Part of the problem is that this particular filter unit is in a casing with no glass sediment bowl; therefore, the pilot cannot perform a visual check of the fuel as it starts to pump. Older filters equipped with a glass sediment bowl were more effective for detecting water visually.

I have noticed over the years that when there is a small quantity of water in a drum, it can be spotted using a flashlight, since water separates from the fuel and can be seen even if the water is clean. However, I once encountered a drum that had enough clear water to cover the bottom of the drum, even when tilted over for inspection. In this case, the water could not be seen. I am now convinced that the only sure-fire way to detect water is to use water-finding paste on a dipstick. I keep a lightweight dipstick made of white plastic, and use it with a bit of water-finding paste on the end to check for water.

Name withheld on request.

Selection of Precautionary Landing Site

Dear Editor,

I am an air traffic controller currently working at the Abbotsford Airport, B.C. I am writing you today with regards to a particular accident synopsis, published in the Aviation Safety Letter (ASL) 4/2007. The article mentions the sequence of events regarding a Cessna 177RG returning to the airport with partially deployed landing gear. The pilot tried unsuccessfully to deploy the gear and ended up landing gear-up on Runway 19. I was working at the Air position that day and remember the event quite well.

What wasn’t mentioned was that the pilot initially insisted on landing in the grassy area adjacent to Runway 19. A fly-by was conducted in accordance with our Manual of Operations and our Unit Operations Manual, and also to buy us some time. I remembered a conversation regarding precautionary landings with a fellow controller who was also an experienced pilot. We had discussed that landing in long or wet grass, or on any other soft surface, involved a risk of digging into the soft ground and the potential of cart-wheeling, or having a wing dig in, resulting in more severe injuries or structural damage. During the fly-by, we confirmed to the pilot that his gear was partially deployed, and that all of the controllers present suggested that the best course of action would be to land on the hard surface.

The airport firefighter responding to the incident also recommended the hard surface because it had rained quite a bit during the previous week. Not only would it be trickier for the aircraft, but the soft ground presented an additional risk that the fire truck might get stuck. After relaying this information back to the pilot, he agreed to land on the runway. All resources were deployed in the staging area; the pilot landed the aircraft on Runway19 and walked away unharmed. Teamwork played an important role in this incident. As a result, I understand that the Airport Manager and other interested parties are discussing the feasibility of making precautionary landings on the hard surface mandatory.
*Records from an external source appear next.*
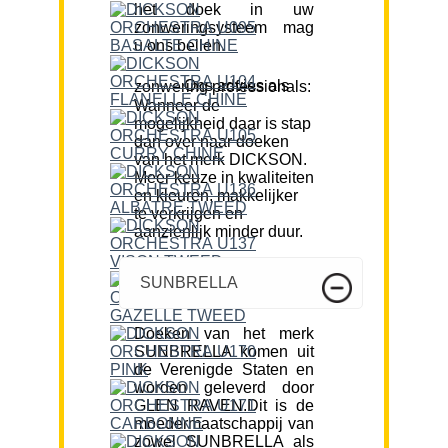
het doek in uw
zonweringsysteem mag
u ons bellen.
Ons advies als zonwering professionals:
Wanneer de
mogelijkheid daar is stap
dan over naar doeken
van het merk DICKSON.
Meer keuze in kwaliteiten
en kleuren, makkelijker
te verkrijgen en
aanzienlijk minder duur.
SUNBRELLA
Doeken van het merk
SUNBRELLA komen uit
de Verenigde Staten en
worden geleverd door
GLEN RAVEN.Dit is de
moedermaatschappij van
zowel SUNBRELLA als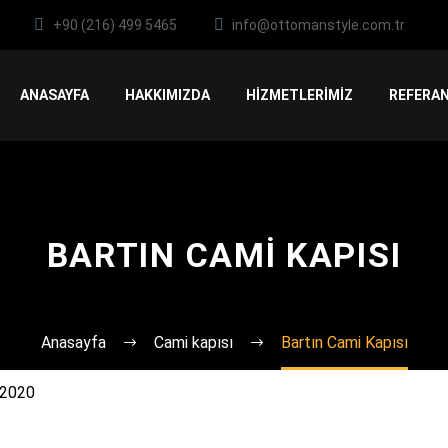
+90 (216) 499 5465
info@ottomanstyle.com.tr
ANASAYFA
HAKKIMIZDA
HİZMETLERİMİZ
REFERAN
BARTIN CAMI KAPISI
Anasayfa
Cami kapısı
Bartın Cami Kapısı
 2020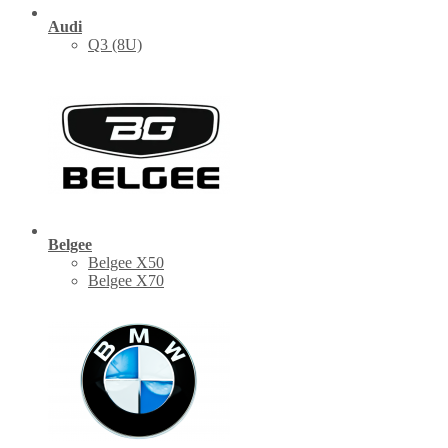
Audi
Q3 (8U)
Belgee
Belgee X50
Belgee X70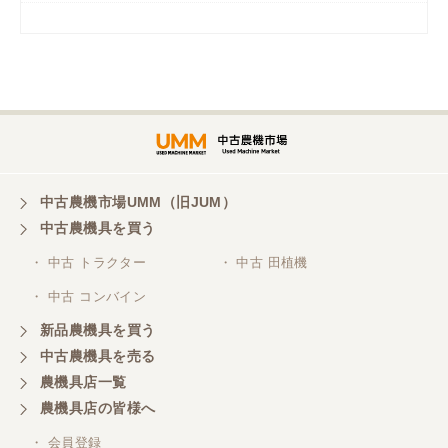
岡山県／
ツカサ商会 津山営業所
埼玉県／
株式会社トミタモータース
中古農機市場UMM（旧JUM）
中古農機具を買う
三重県／
株式会社 ケイ・エス・エンタープライズ
・ 中古 トラクター
・ 中古 田植機
・ 中古 コンバイン
新品農機具を買う
中古農機具を売る
農機具店一覧
農機具店の皆様へ
・ 会員登録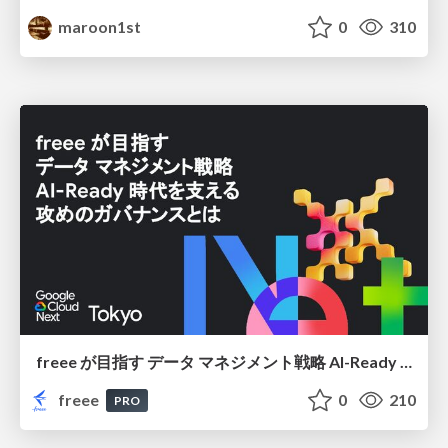
maroon1st
0
310
freee が目指す データ マネジメント戦略 AI-Ready 時代を支える 攻めのガバナンスとは
freee
0
210
PRO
I would like to see an article in the ASL regarding the best choice to be made under different circumstances where a precautionary or forced landing is required. I have witnessed several incidents over the years, and a recurring theme seems to be a desire to minimize damage to the aircraft.

PascalLiebault
Chilliwack, B.C.

Thank you, Mr. Liebault. Your comments do provide for good discussions between pilots, controllers, flight service station (FSS) specialists, and rescue personnel. In this particular event, you and your colleagues were able to assist a pilot in a period of elevated stress, with a most favourable outcome. The publication of your letter should raise the level of awareness on this issue, and encourage pilots to discuss it with their peers, particularly with their instructors. -Ed.